### EXTRACTED INFORMATION

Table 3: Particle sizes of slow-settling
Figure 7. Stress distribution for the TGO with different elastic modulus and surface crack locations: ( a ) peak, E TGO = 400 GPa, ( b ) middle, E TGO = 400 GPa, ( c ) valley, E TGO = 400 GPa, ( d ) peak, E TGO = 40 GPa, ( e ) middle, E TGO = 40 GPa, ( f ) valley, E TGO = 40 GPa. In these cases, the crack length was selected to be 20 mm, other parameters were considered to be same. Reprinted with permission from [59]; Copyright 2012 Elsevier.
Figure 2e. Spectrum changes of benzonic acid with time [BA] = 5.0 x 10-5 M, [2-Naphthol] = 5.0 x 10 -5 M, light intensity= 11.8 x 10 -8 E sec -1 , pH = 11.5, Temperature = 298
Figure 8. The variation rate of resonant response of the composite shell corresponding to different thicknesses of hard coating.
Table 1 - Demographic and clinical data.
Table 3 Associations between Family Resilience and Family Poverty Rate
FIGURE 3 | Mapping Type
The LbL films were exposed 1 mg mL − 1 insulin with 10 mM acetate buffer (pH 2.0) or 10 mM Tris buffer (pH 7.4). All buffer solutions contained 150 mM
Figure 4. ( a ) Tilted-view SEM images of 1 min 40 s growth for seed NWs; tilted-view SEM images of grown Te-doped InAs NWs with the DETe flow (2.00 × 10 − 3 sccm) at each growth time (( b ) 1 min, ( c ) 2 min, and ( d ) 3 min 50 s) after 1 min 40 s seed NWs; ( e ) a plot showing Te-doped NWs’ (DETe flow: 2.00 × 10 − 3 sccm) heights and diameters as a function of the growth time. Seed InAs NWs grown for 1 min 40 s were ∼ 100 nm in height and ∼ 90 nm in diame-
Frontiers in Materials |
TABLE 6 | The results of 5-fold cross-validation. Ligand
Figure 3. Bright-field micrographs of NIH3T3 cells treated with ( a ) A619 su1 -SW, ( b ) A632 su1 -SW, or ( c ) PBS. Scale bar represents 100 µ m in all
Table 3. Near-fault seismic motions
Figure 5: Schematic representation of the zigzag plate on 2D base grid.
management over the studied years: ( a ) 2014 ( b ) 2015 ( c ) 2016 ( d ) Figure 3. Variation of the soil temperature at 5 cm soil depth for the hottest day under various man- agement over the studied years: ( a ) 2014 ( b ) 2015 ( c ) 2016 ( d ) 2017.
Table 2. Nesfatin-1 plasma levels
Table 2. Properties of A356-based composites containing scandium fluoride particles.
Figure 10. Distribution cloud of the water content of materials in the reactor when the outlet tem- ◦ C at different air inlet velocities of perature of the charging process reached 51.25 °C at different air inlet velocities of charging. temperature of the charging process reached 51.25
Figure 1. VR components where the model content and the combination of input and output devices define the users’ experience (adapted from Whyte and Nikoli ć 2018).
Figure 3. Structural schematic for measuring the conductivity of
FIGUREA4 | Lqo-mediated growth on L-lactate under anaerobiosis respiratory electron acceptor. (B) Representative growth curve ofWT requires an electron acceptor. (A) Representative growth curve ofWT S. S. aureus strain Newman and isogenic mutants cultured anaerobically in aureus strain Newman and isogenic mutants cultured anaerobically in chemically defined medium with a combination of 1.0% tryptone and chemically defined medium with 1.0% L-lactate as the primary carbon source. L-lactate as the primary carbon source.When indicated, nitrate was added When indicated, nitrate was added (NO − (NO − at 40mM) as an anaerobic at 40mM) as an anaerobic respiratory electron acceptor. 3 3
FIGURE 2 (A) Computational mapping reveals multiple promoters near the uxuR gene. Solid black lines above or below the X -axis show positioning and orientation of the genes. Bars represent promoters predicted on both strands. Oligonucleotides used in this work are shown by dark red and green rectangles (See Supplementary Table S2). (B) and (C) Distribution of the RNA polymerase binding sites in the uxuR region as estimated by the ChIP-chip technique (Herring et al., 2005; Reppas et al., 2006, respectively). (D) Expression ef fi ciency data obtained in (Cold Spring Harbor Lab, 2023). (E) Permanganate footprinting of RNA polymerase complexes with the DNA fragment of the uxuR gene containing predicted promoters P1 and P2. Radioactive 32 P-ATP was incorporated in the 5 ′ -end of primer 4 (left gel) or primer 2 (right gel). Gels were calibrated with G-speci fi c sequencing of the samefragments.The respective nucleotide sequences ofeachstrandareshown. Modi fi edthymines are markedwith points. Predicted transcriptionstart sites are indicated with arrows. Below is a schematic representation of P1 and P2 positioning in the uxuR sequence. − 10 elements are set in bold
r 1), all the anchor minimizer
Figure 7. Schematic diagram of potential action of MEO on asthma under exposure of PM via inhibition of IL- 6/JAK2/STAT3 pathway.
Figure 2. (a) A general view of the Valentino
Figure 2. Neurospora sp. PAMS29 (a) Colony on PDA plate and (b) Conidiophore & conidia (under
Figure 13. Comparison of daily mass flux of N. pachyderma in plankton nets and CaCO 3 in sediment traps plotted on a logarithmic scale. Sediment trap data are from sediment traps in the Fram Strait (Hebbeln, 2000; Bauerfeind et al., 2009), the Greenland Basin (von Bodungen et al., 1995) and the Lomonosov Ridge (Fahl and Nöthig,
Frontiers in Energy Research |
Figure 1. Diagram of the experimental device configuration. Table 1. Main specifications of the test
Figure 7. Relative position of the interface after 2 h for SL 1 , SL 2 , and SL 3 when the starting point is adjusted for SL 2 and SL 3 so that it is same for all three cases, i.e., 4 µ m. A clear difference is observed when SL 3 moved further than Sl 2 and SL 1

### ASSIGNMENT
In the entries above, restate word for word the lines between the one holding "Figure 2e. Spectrum" and the one holding "Figure 5: Schematic", inclusive, and nothing besides.

### ANSWER BOX
Figure 2e. Spectrum changes of benzonic acid with time [BA] = 5.0 x 10-5 M, [2-Naphthol] = 5.0 x 10 -5 M, light intensity= 11.8 x 10 -8 E sec -1 , pH = 11.5, Temperature = 298
Figure 8. The variation rate of resonant response of the composite shell corresponding to different thicknesses of hard coating.
Table 1 - Demographic and clinical data.
Table 3 Associations between Family Resilience and Family Poverty Rate
FIGURE 3 | Mapping Type
The LbL films were exposed 1 mg mL − 1 insulin with 10 mM acetate buffer (pH 2.0) or 10 mM Tris buffer (pH 7.4). All buffer solutions contained 150 mM
Figure 4. ( a ) Tilted-view SEM images of 1 min 40 s growth for seed NWs; tilted-view SEM images of grown Te-doped InAs NWs with the DETe flow (2.00 × 10 − 3 sccm) at each growth time (( b ) 1 min, ( c ) 2 min, and ( d ) 3 min 50 s) after 1 min 40 s seed NWs; ( e ) a plot showing Te-doped NWs’ (DETe flow: 2.00 × 10 − 3 sccm) heights and diameters as a function of the growth time. Seed InAs NWs grown for 1 min 40 s were ∼ 100 nm in height and ∼ 90 nm in diame-
Frontiers in Materials |
TABLE 6 | The results of 5-fold cross-validation. Ligand
Figure 3. Bright-field micrographs of NIH3T3 cells treated with ( a ) A619 su1 -SW, ( b ) A632 su1 -SW, or ( c ) PBS. Scale bar represents 100 µ m in all
Table 3. Near-fault seismic motions
Figure 5: Schematic representation of the zigzag plate on 2D base grid.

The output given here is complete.